Opener, ‘Battles’, establishes a distant, mitteleuropean bleakness that screams Berlin. Every syllable is pronounced and the lyrics are chopped out mid-syllable, giving a ‘Crystal Castles’ sense of edgy unpredictability – albeit less punk. Everything has its place and the overall effect is satisfyingly alienating.
But it doesn’t last – the sparse piano and languishing beats in ‘Destiny Killer’ sound more mid-Atlantic and soulful, which is at odds with the cold Euro-bleeps I’d been gearing up for. Emika certainly has range and isn’t afraid to lay her vulnerabilities bare. ‘My Heart Bleeds Melody’ is an obvious single. The eponymous phrase cadencing pretty much every line. Blunt electro carries the lyrical content, with minimal drums. There’s a sense of ‘Italians Do It Better’ about this, with a strong nod towards the likes of Chromatics and Glass Candy.
‘Miracles (Prelude)’ introduces a male vocal and a glitchy piano sample, bringing to mind Murcof and their ilk. This is a more developed song, which manages to convey just the right amount of menace, augmented by some vaguely off-centre vocal effects.
At this (roughly halfway) point, the album seems to lose its way. ‘Without Expression’ brings back that more soulful vocal style (how ironic), recalling Portishead and, at a push, FKA Twigs. Oddly, Emika straddles the elusive boundary between aloof ice maiden and sultry sex-pot. She’s a little heavy on the FX and some of her production flourishes are a little obvious; reversals and slow-downs aren’t necessary here. ‘Rache’ brings forth yet more tremolo effects and smoky cadences, fat bass and ominous synths. This is where the Portishead aping gets a little too much. ‘Serious Trouble’ is more of the same, albeit more slinky and round-bottomed. That said, I’d listen to this in its own right and not be quite so annoyed by its derivativeness.
The single, ‘Take Me For A Ride’ (bundled separately for some reason) seems to be a remix of ‘My Heart Bleeds Melody’. It’s viable, but just doesn’t have that killer quality that would elevate this album above the myriad female electro artists from the trendier parts of Berlin.

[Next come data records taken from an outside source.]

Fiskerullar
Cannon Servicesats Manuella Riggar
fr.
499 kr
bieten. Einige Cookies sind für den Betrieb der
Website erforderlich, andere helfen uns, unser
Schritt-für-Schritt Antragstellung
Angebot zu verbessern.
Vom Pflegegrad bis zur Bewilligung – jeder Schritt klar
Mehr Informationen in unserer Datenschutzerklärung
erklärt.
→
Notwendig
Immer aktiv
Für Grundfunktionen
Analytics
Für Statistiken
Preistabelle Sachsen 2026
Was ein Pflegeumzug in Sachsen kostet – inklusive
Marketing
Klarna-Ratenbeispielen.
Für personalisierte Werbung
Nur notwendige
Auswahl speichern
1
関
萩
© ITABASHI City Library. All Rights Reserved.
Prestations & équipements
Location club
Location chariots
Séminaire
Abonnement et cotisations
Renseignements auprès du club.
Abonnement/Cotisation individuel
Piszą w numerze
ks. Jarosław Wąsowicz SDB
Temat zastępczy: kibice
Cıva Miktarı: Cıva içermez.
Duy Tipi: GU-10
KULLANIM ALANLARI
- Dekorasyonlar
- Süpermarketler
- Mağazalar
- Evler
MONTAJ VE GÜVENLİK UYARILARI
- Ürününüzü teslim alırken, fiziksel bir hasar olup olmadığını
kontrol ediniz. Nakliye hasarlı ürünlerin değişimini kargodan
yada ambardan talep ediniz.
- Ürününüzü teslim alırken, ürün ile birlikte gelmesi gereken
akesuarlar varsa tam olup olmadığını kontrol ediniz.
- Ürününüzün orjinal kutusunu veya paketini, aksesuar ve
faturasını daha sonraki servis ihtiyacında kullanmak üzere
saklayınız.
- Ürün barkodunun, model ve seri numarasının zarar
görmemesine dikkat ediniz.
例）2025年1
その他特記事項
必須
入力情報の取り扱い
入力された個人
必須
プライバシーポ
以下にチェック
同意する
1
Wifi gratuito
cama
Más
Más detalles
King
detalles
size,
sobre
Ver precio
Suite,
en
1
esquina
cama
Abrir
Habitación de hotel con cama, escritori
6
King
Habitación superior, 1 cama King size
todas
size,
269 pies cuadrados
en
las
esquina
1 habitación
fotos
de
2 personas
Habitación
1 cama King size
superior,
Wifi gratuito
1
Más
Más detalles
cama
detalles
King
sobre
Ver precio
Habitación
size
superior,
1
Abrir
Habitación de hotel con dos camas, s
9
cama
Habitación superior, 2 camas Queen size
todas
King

Take Me For A Ride by Emika
What this album lacks in a catchy pop song, it makes up for in production. Essentially, Emika ticks all the boxes for female-led bleak electronica – and she can sing – but lacks the precision of Portishead, the grit of Crystal Castles and the wanton pop melodies of Ladytron. Arguably, Emika is still carving her own niche, but for me, the references are just a little too obvious.
I’m an optimist though: since leaving Ninja Tune to start ‘Emika Records’, perhaps she’ll have the freedom to develop more of a signature sound – and if the production values are maintained, then we might be on to a winner. So watch this space. Best track – no surprises here – ‘Take me for a Ride’ which you can download for free for a limited time (thanks to Mixmag).